### TRAVAIL DEMANDÉ
Donnez la suite du texte ci-dessous sur l'endettement public causé par la pandémie, en reprenant juste après sa dernière phrase.

---------- TEXTE À ANALYSER ----------

Les plans de soutien et de relance de l’économie frappée par la pandémie posent la question du remboursement de la dette qui s’accumule. Pour Philippe Trainar, une fois le moment venu, il faudra répartir le poids de la couverture des déficits sur l’ensemble des français, mais en prenant les précautions d’usage.
Les experts indépendants de l’OCDE prévoient une explosion historique du poids des déficits publics dans le PIB, de 3% en 2019 à 9,5% en 2020 et 7,4% en 2021 en France ; de 0,6% en 2019 à 8,6% en 2020 et 6,5% en 2021 au sein de la zone euro et de 3,0% en 2019 à 11,5% en 2020 et 8,4% en 2021 en moyenne dans l’OCDE.
Le poids de la dette publique dans le PIB atteindrait près de 117%, voire 122%, en France en 2021 et 105% au sein de la zone euro. Dans les économies avancées, le poids de la dette publique dépasserait le niveau qu’elle a atteint à l’issue de la seconde guerre mondiale (124%). Sans compter que les entreprises vont-elles-mêmes sortir de la crise beaucoup plus endettées. Cette accumulation impressionnante de déficits publics posent naturellement la question de leur soutenabilité.

---------- INFORMATIONS FOURNIES ----------

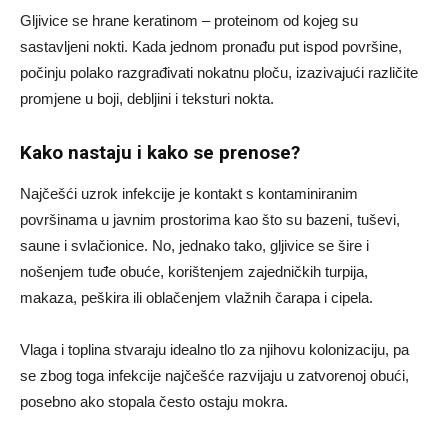
Gljivice se hrane keratinom – proteinom od kojeg su
sastavljeni nokti. Kada jednom pronađu put ispod površine,
počinju polako razgrađivati nokatnu ploču, izazivajući različite
promjene u boji, debljini i teksturi nokta.
Kako nastaju i kako se prenose?
Najčešći uzrok infekcije je kontakt s kontaminiranim
površinama u javnim prostorima kao što su bazeni, tuševi,
saune i svlačionice. No, jednako tako, gljivice se šire i
nošenjem tuđe obuće, korištenjem zajedničkih turpija,
makaza, peškira ili oblačenjem vlažnih čarapa i cipela.
Vlaga i toplina stvaraju idealno tlo za njihovu kolonizaciju, pa
se zbog toga infekcije najčešće razvijaju u zatvorenoj obući,
posebno ako stopala često ostaju mokra.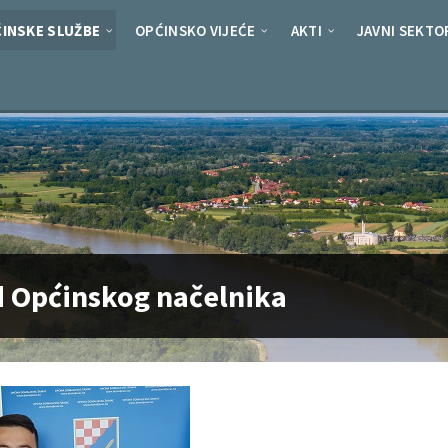
INSKE SLUŽBE
OPĆINSKO VIJEĆE
AKTI
JAVNI SEKTO
 Općinskog načelnika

----------

### RÉPONSE PROPOSÉE
Certains proposent de rétablir la situation en annulant tout simplement une large fraction de la dette publique, notamment celle détenue par les banques centrales… si ce n’est que cela laisserait les banques centrales totalement désarmées en cas de dérapage de l’inflation. D’autres proposent de mener une politique monétaire délibérément inflationniste qui permettrait de dévaloriser la dette. Dans les deux cas on laisse au marché le soin de déterminer, par le biais de l’inflation incontrôlée, qui devra payer. Les optimistes suggèrent une politique du « benign neglect », qui n’est soutenable que par les pays dont le poids de la dette est comparativement moins élevé.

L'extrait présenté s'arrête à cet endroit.